SUPPLIED ENTRIES below:

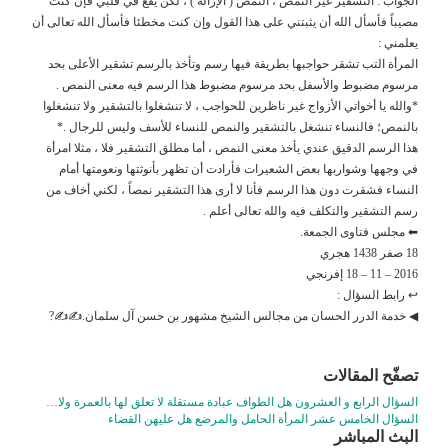
الجواب : التشقير غير النمص ، النمص ( الإزالة ) ، لكن يقع في قلبي فإن كنت
مصيباً فأسأل الله أن يثبتني على هذا القول وإن كنت مخطئا فأسأل الله تعالى أن
يعلمني :
المرأة التب تشقر حواجبها بطريقة فيها رسم وتأخذ بالرسم تشقير الأعلى بحد
مرسوم مضبوط والأسفل بحد مرسوم مضبوط هذا الرسم فيه معنى النمص .
*والله يا أخواتي الأزواج غير ناظرين للحواجب ، لا تنشغلوا بالتشقير ولا تنشغلوا
بالنمص؛ فالنساء تنشغل بالتشقير والنمص للنساء للأسف وليس للرجال .*
هذا الرسم الدقيق عندي يأخذ معنى النمص ، أما مطلق التشقير فلا ، مثلا امرأة
في وجهها وشواربها بعض الشعيرات فأرادت أن تظهر بأنوثتها ونعومتها أمام
النساء فشقرت دون هذا الرسم فأنا لا أرى هذا التشقير نمصاً ، لكني أخاف من
رسم التشقير والتكلف فيه والله تعالى أعلم .
⬅ مجلس فتاوى الجمعة.
18 صفر 1438 هجري
2016 – 11 – 18 إفرنجي
↩ رابط السؤال :
◀ خدمة الدرر الحسان من مجالس الشيخ مشهور بن حسن آل سلمان.✍✍?
تصفّح المقالات
السؤال الرابع و العشرون هل الطواف عبادة مستقلة لا تعلق لها بالعمرة ولا…
السؤال الخامس عشر المرأة الحامل والمرضع هل عليهن القضاء
البث المباشر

End of SUPPLIED ENTRIES.

→ **REQUEST**: Set down each record above exactly as it stands and leave out all pictures.

→ **TASK OUTPUT**:
الجواب : التشقير غير النمص ، النمص ( الإزالة ) ، لكن يقع في قلبي فإن كنت
مصيباً فأسأل الله أن يثبتني على هذا القول وإن كنت مخطئا فأسأل الله تعالى أن
يعلمني :
المرأة التب تشقر حواجبها بطريقة فيها رسم وتأخذ بالرسم تشقير الأعلى بحد
مرسوم مضبوط والأسفل بحد مرسوم مضبوط هذا الرسم فيه معنى النمص .
*والله يا أخواتي الأزواج غير ناظرين للحواجب ، لا تنشغلوا بالتشقير ولا تنشغلوا
بالنمص؛ فالنساء تنشغل بالتشقير والنمص للنساء للأسف وليس للرجال .*
هذا الرسم الدقيق عندي يأخذ معنى النمص ، أما مطلق التشقير فلا ، مثلا امرأة
في وجهها وشواربها بعض الشعيرات فأرادت أن تظهر بأنوثتها ونعومتها أمام
النساء فشقرت دون هذا الرسم فأنا لا أرى هذا التشقير نمصاً ، لكني أخاف من
رسم التشقير والتكلف فيه والله تعالى أعلم .
⬅ مجلس فتاوى الجمعة.
18 صفر 1438 هجري
2016 – 11 – 18 إفرنجي
↩ رابط السؤال :
◀ خدمة الدرر الحسان من مجالس الشيخ مشهور بن حسن آل سلمان.✍✍?
تصفّح المقالات
السؤال الرابع و العشرون هل الطواف عبادة مستقلة لا تعلق لها بالعمرة ولا…
السؤال الخامس عشر المرأة الحامل والمرضع هل عليهن القضاء
البث المباشر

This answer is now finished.